Am Tag, an dem ich Dunsmuir erreichen wollte, hatte ich durch die vom Vortag hängen geblieben Kilometer und nen Rechenfehler statt 16 km noch 27 km nach Dunsmuir. Ich wollte tags zuvor eigentlich 30 Meilen, also 48 Kilometer, schaffen, aber nach 41 km war Schluss. Stundenlang Steigung, hab mir die Elevation-App wohl in zu kleinem Maßstab angeschaut 🤔 (Olli kennt das), dachte es geht früher runter. Es gab etliche Passagen, wo der Trail überwuchert war oder zum Abhang hin ausbröckelte und ich wegen Abrutschgefahr langsam machen musste.

Nach Dunsmuir ging es dann durch den Wald in Serpentinen runter, von 4600 auf 2100 feet, wieder ca. 800 Höhenmeter. Es ist dunkel, zw. 18 und 19 Uhr. In Burney hatte ich Kellyfisch von Crossroads, schon geschrieben, ob sie mich an der Straße nach Dunsmuir abholen und die dreieinhalb Meilen in die Stadt fahren könne. Ja, ich solle mich dann, wenn es so weit ist, melden, ich hätte am Hang nach Dunsmuir runter auf jeden Fall Empfang. Crossroads ist eine kleine "Hikerinsel", 1,5 Meilen vom Trail entfernt, zwischen da, wo man an der Straße nach Dunsmuir rauskommt (Interstate 5) und Dunsmuir selbst, mit Platz für bis zu 20 Hikern, Außendusche, Außenküche, paar Schlafplätzen in der Garage oder in einem kleinen Häuschen, einem Trailer - dem Aquarium -, einem Lagerfeuerplatz, geringe Kosten mit Frühstück. Sie hatte seit 27. Oktober geschlossen, bot aber noch an, auch im November Rides nach Dunsmuir zu geben, so stand es in Guthook.

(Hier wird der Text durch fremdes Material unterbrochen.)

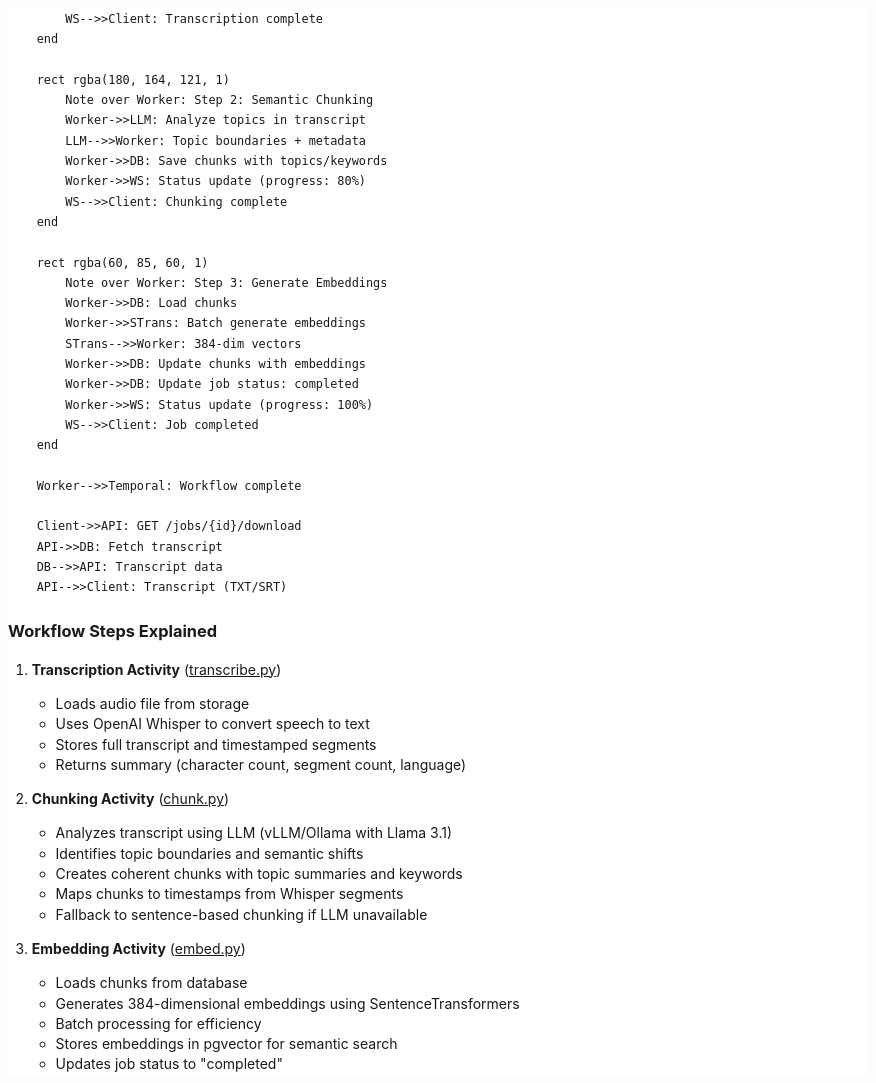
 ```mermaid
        WS-->>Client: Transcription complete
    end

    rect rgba(180, 164, 121, 1)
        Note over Worker: Step 2: Semantic Chunking
        Worker->>LLM: Analyze topics in transcript
        LLM-->>Worker: Topic boundaries + metadata
        Worker->>DB: Save chunks with topics/keywords
        Worker->>WS: Status update (progress: 80%)
        WS-->>Client: Chunking complete
    end

    rect rgba(60, 85, 60, 1)
        Note over Worker: Step 3: Generate Embeddings
        Worker->>DB: Load chunks
        Worker->>STrans: Batch generate embeddings
        STrans-->>Worker: 384-dim vectors
        Worker->>DB: Update chunks with embeddings
        Worker->>DB: Update job status: completed
        Worker->>WS: Status update (progress: 100%)
        WS-->>Client: Job completed
    end

    Worker-->>Temporal: Workflow complete

    Client->>API: GET /jobs/{id}/download
    API->>DB: Fetch transcript
    DB-->>API: Transcript data
    API-->>Client: Transcript (TXT/SRT)
```

### Workflow Steps Explained

1. **Transcription Activity** ([transcribe.py](app/workflows/transcribe/activities/transcribe.py))
   - Loads audio file from storage
   - Uses OpenAI Whisper to convert speech to text
   - Stores full transcript and timestamped segments
   - Returns summary (character count, segment count, language)

2. **Chunking Activity** ([chunk.py](app/workflows/transcribe/activities/chunk.py))
   - Analyzes transcript using LLM (vLLM/Ollama with Llama 3.1)
   - Identifies topic boundaries and semantic shifts
   - Creates coherent chunks with topic summaries and keywords
   - Maps chunks to timestamps from Whisper segments
   - Fallback to sentence-based chunking if LLM unavailable

3. **Embedding Activity** ([embed.py](app/workflows/transcribe/activities/embed.py))
   - Loads chunks from database
   - Generates 384-dimensional embeddings using SentenceTransformers
   - Batch processing for efficiency
   - Stores embeddings in pgvector for semantic search
   - Updates job status to "completed"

Um 19 Uhr konnte ich abschätzen, wann ich unten bin und textete Kelly ne Nachricht. Just da hörte ich oberhalb von mir stapfende Geräusche und von oben rollte etwas herunter, Stein, Ast - keine Ahnung. 4 Meilen/6 km vor der Interstate 5, die man schon sehr deutlich hörte, kam ich um die Kurve, schaute in die Richtung hoch und mich schauten zwei Knopfaugen in ca. 7 Meter Entfernung an. Das Wesen war aufgerichtet und mannshoch und blieb stehen: Ein Bär! - Und das ohne Olli. Ich war sehr überrascht, 3921 km keinen Bären gesehen, aber nun, da ich alleine laufe. Wir starrten uns an und vor Schreck sagte ich "Hey, what's going on here, bear?!", bin dann zügig weiter gelaufen und habe mit den Stöcken Krach gemacht. Foto habe ich natürlich sein lassen. Es ist schon outstanding, wenn du um die Biege kommst und dich aus 5-7 m Entfernung zwei Knopfaugen anblitzen. Etwas später habe ich beim Laufen beim Perllan House (altes walisisches Wort für orchard/Obstgarten) angerufen, wo ich übernachten wollte und nach nem Zimmer gefragt und dann dem Betreiber Sas vom Bärenencounter erzählt. Sein Kommentar: "The local bears are no troublemakers. They even come sometimes down hanging above our trash cans." Da bin ich aber froh, dass es offensichtlich ein local bear war :-)

Kelly hat mich bei den Zuggleisen abgeholt, die 3 Meilen nach Dunsmuir zum Perllans gefahren. Dort hab ich schnell im Aloha-Zimmer eingecheckt (lovely Ehepaar Sas and Janice). Dann in der Brewery fantastischen Elk(Elch)Burger, Suppe und zwei Bier genossen. Uff. Asrael und Saphire am Grill und die Koreanerin Trinity hinter der Biertheke kennengelernt. Dann ein Vollbad genommen.